[Records taken from a collection]
****

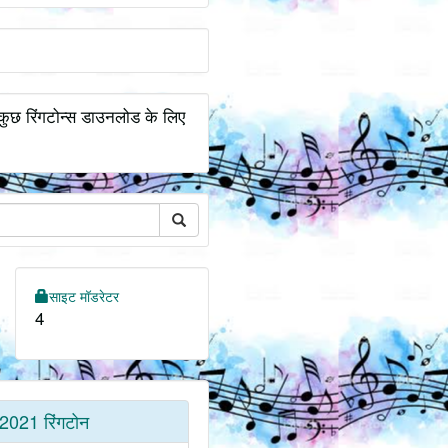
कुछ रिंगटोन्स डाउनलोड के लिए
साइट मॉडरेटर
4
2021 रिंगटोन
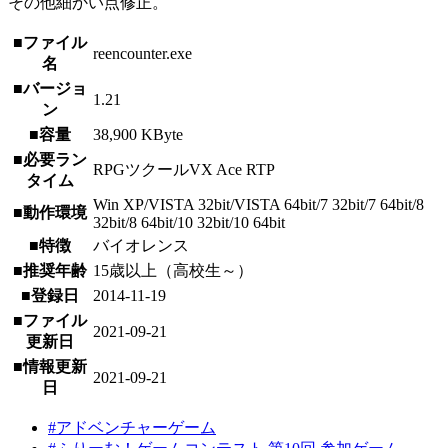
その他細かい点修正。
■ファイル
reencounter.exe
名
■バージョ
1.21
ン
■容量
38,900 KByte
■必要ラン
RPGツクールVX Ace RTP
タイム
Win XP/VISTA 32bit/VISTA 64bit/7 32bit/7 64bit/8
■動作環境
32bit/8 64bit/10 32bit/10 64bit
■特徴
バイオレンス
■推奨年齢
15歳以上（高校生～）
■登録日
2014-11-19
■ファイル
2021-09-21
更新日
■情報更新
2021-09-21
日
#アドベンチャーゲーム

****

Please print every text line from the listing above character for character, omitting the pictures.

SOLVED PROBLEM →
कुछ रिंगटोन्स डाउनलोड के लिए
साइट मॉडरेटर
4
2021 रिंगटोन
その他細かい点修正。
■ファイル
reencounter.exe
名
■バージョ
1.21
ン
■容量
38,900 KByte
■必要ラン
RPGツクールVX Ace RTP
タイム
Win XP/VISTA 32bit/VISTA 64bit/7 32bit/7 64bit/8
■動作環境
32bit/8 64bit/10 32bit/10 64bit
■特徴
バイオレンス
■推奨年齢
15歳以上（高校生～）
■登録日
2014-11-19
■ファイル
2021-09-21
更新日
■情報更新
2021-09-21
日
#アドベンチャーゲーム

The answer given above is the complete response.